A lire le résumé ci-dessus, on pourrait penser qu’il s’agit d’une fiction, une version mancunienne de "Scarface" ou des "Infiltrés". Il s’agit pourtant bien d’un documentaire, Donald McIntyre ayant obtenu l’accord de Dominic Noonan et de ses sbires pour les filmer pendant plusieurs mois, et c’est ce qui fait l’intérêt, mais aussi finalement les limites de ce film.
Première interrogation, en quoi "A Very British Gangster" est-il si britannique ? La question est légitime, tant on a l’impression par moment de voir un mauvais remake des "Affranchis" ou des "Sopranos". Britanniques, et Mancuniens, Dominic et les siens le sont certes ethniquement, et on ne voit que des sosies de Wayne Rooney dans les neveux et les porte-flingues du boss : le seul noir du film est montré en photo anthropométique, et c’est l’assassin présumé du frangin.

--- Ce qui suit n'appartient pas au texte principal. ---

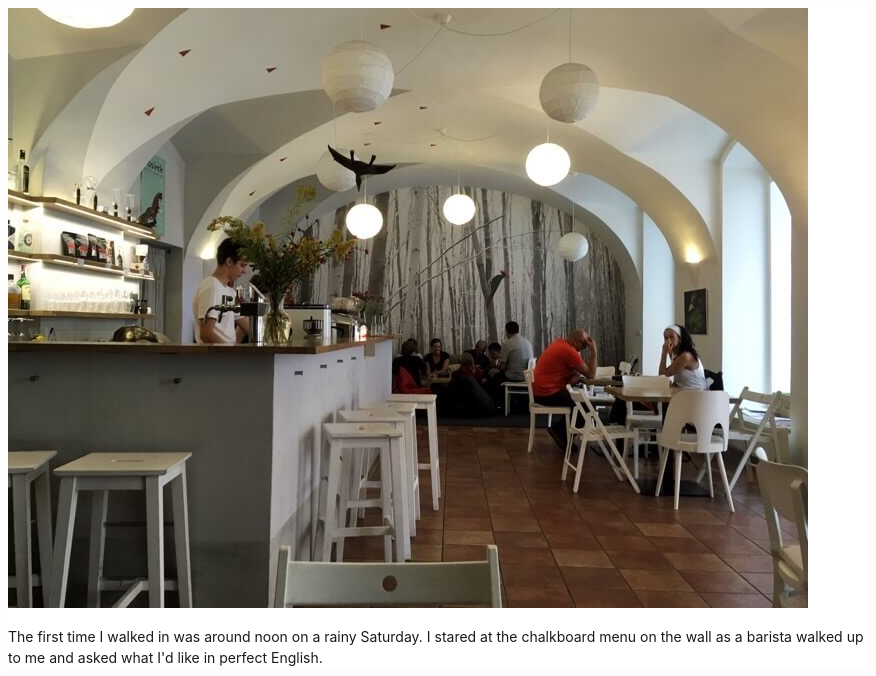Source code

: <img src="/images/2016/09/19/tasting-on-ceske-budejovice/datel-seating.jpg" width="800" height="600" alt="Cozy indoor seating" title="Cozy indoor seating"/>

The first time I walked in was around noon on a rainy Saturday. I stared at the chalkboard menu on the wall as a barista walked up to me and asked what I'd like in perfect English.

Mais on sent que ces gangsters ont été nourris de cinéma américain, et par exemple, l’anecdote que Dominic raconte à propos du chien d’un rival qu’il a décapité et dont il lui a amené la tête dans un bar rappelle la tête du cheval dans le lit du "Parrain". De même, les viols que Dominic aurait subi à 13 ans dans un pensionnat (et qu’il raconte étrangement pour expliquer son homosexualité) et le sort qu’il a fait subir une fois devenu adultes à leurs auteurs évoquent le scénario de "Sleepers". Car bien entendu, la caméra ne capture de violence que verbale, et on ne peut s’empêcher de se demander dans quelle mesure ce que rapporte Dominic est vrai, amplifié ou carrément inventé pour renforcer sa légende.
C’est là que se situe la limite de l’exercice : Dominic ne montre que ce qu’il veut bien montrer, et notamment ses actions sociales et de médiation, allant même jusqu’à demander à des jeunes de baisser la musique pour ne pas déranger leur voisinage. Du coup, les auteurs tentent en permanence de contrebalancer cette image sympathique par un commentaire envahissant et qui par sa dramatisation, finit par rendre suspectes les informations assenées.

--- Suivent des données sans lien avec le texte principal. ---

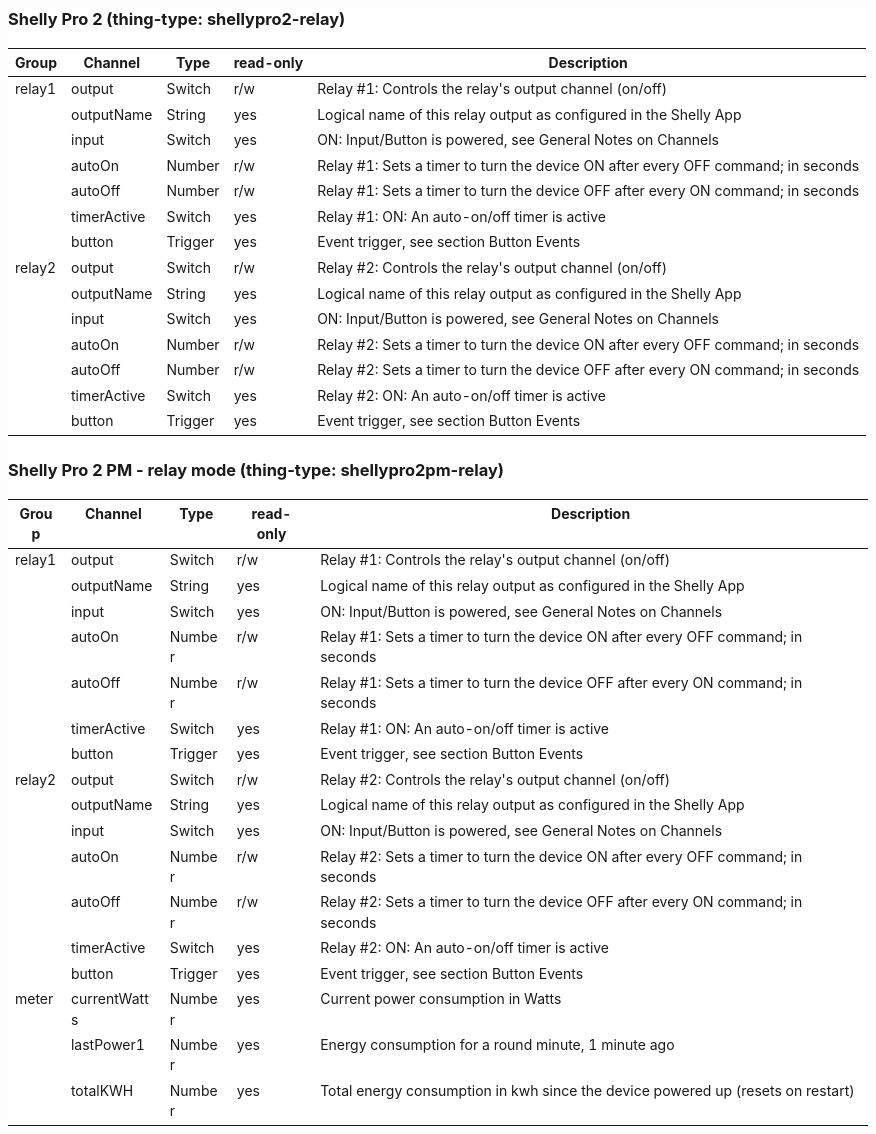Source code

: ### Shelly Pro 2 (thing-type: shellypro2-relay)

| Group  | Channel     | Type    | read-only | Description                                                                       |
| ------ | ----------- | ------- | --------- | --------------------------------------------------------------------------------- |
| relay1 | output      | Switch  | r/w       | Relay #1: Controls the relay's output channel (on/off)                            |
|        | outputName  | String  | yes       | Logical name of this relay output as configured in the Shelly App                 |
|        | input       | Switch  | yes       | ON: Input/Button is powered, see General Notes on Channels                        |
|        | autoOn      | Number  | r/w       | Relay #1: Sets a  timer to turn the device ON after every OFF command; in seconds |
|        | autoOff     | Number  | r/w       | Relay #1: Sets a  timer to turn the device OFF after every ON command; in seconds |
|        | timerActive | Switch  | yes       | Relay #1: ON: An auto-on/off timer is active                                      |
|        | button      | Trigger | yes       | Event trigger, see section Button Events                                          |
| relay2 | output      | Switch  | r/w       | Relay #2: Controls the relay's output channel (on/off)                            |
|        | outputName  | String  | yes       | Logical name of this relay output as configured in the Shelly App                 |
|        | input       | Switch  | yes       | ON: Input/Button is powered, see General Notes on Channels                        |
|        | autoOn      | Number  | r/w       | Relay #2: Sets a  timer to turn the device ON after every OFF command; in seconds |
|        | autoOff     | Number  | r/w       | Relay #2: Sets a  timer to turn the device OFF after every ON command; in seconds |
|        | timerActive | Switch  | yes       | Relay #2: ON: An auto-on/off timer is active                                      |
|        | button      | Trigger | yes       | Event trigger, see section Button Events                                          |

### Shelly Pro 2 PM - relay mode (thing-type: shellypro2pm-relay)

| Group  | Channel      | Type     | read-only | Description                                                                       |
| ------ | ------------ | -------- | --------- | --------------------------------------------------------------------------------- |
| relay1 | output       | Switch   | r/w       | Relay #1: Controls the relay's output channel (on/off)                            |
|        | outputName   | String   | yes       | Logical name of this relay output as configured in the Shelly App                 |
|        | input        | Switch   | yes       | ON: Input/Button is powered, see General Notes on Channels                        |
|        | autoOn       | Number   | r/w       | Relay #1: Sets a  timer to turn the device ON after every OFF command; in seconds |
|        | autoOff      | Number   | r/w       | Relay #1: Sets a  timer to turn the device OFF after every ON command; in seconds |
|        | timerActive  | Switch   | yes       | Relay #1: ON: An auto-on/off timer is active                                      |
|        | button       | Trigger  | yes       | Event trigger, see section Button Events                                          |
| relay2 | output       | Switch   | r/w       | Relay #2: Controls the relay's output channel (on/off)                            |
|        | outputName   | String   | yes       | Logical name of this relay output as configured in the Shelly App                 |
|        | input        | Switch   | yes       | ON: Input/Button is powered, see General Notes on Channels                        |
|        | autoOn       | Number   | r/w       | Relay #2: Sets a  timer to turn the device ON after every OFF command; in seconds |
|        | autoOff      | Number   | r/w       | Relay #2: Sets a  timer to turn the device OFF after every ON command; in seconds |
|        | timerActive  | Switch   | yes       | Relay #2: ON: An auto-on/off timer is active                                      |
|        | button       | Trigger  | yes       | Event trigger, see section Button Events                                          |
| meter  | currentWatts | Number   | yes       | Current power consumption in Watts                                                |
|        | lastPower1   | Number   | yes       | Energy consumption for a round minute, 1 minute  ago                              |
|        | totalKWH     | Number   | yes       | Total energy consumption in kwh since the device powered up (resets on restart)   |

Godard disait que Michel Audiard racontait souvent qu’il lui suffisait de descendre au café en bas de chez lui pour écouter les habitués du zinc afin de trouver ses futurs dialogues ; mais que ce que le scénariste ignorait, selon Godard, c’est que ces habitués avaient vu un film d’Audiard la veille au soir à la télé. Il y a un peu la même perversion de la réalité dans la démarche des auteurs. On ressent souvent un sentiment de malaise en voyant les personnages se donner en spectacle devant la caméra, ou poussé par les questions insidieuses, expliquer qu’ils ne craignent pas le procès, les huit témoins étant partis se réfugier à l’étranger, avant d’ajouter d’un air entendu "On a de la chance, non ?"
Ce malaise est renforcé par l’utilisation de moyens du cinéma de fiction, comme ces mouvements de grue élaborés au-dessus du fils et du neveu de Dominic en train de pêcher, le premier disant qu’il n’a pas envie de tuer, parce que "c’est mieux que d’autres le fassent pour toi". Il y a bien quelques moments vrais, comme quand le neveu Sean envisage sa future carrière de crooner, racontant qu’il chante déjà "pour les mariages, les funérailles et les acquittements", ou celui où Dominic montre fièrement le caveau familial avec les lumières qui clignotent la nuit, alimentées par des panneaux solaires – alors qu’on vient juste d’apprendre que leur Ma Dalton de mère avait mis le feu à leur deux-pièces pour toucher un logement social. Les gros plans sur les trognes des truands venus de toute l’Angleterre et au-delà pour les obsèques de Desmond sont étonnants, comme toute cette cérémonie avec cornemuses et défilé de limousines. Mais là encore, quand le commentaire vient gâcher la clarté de ce que montrent les images, avec un passage au noir et blanc et la voix off qui souligne que "le pauvre Paul cherche du réconfort auprès de son parrain", nous voilà à mi-chemin entre Faites entrer l’accusé et la quotidienne de Secret Story.
Cette volonté de fictionnariser la réalité était sans doute vouée à l’échec, car ce qui se situe au cœur des histoires de mafiosi, ce sont les conciliabules et les exécutions sommaires, et le film est condamné à se contenter de l’écume de tout cela : insuffisant pour captiver le spectateur pendant plus de 100 minutes.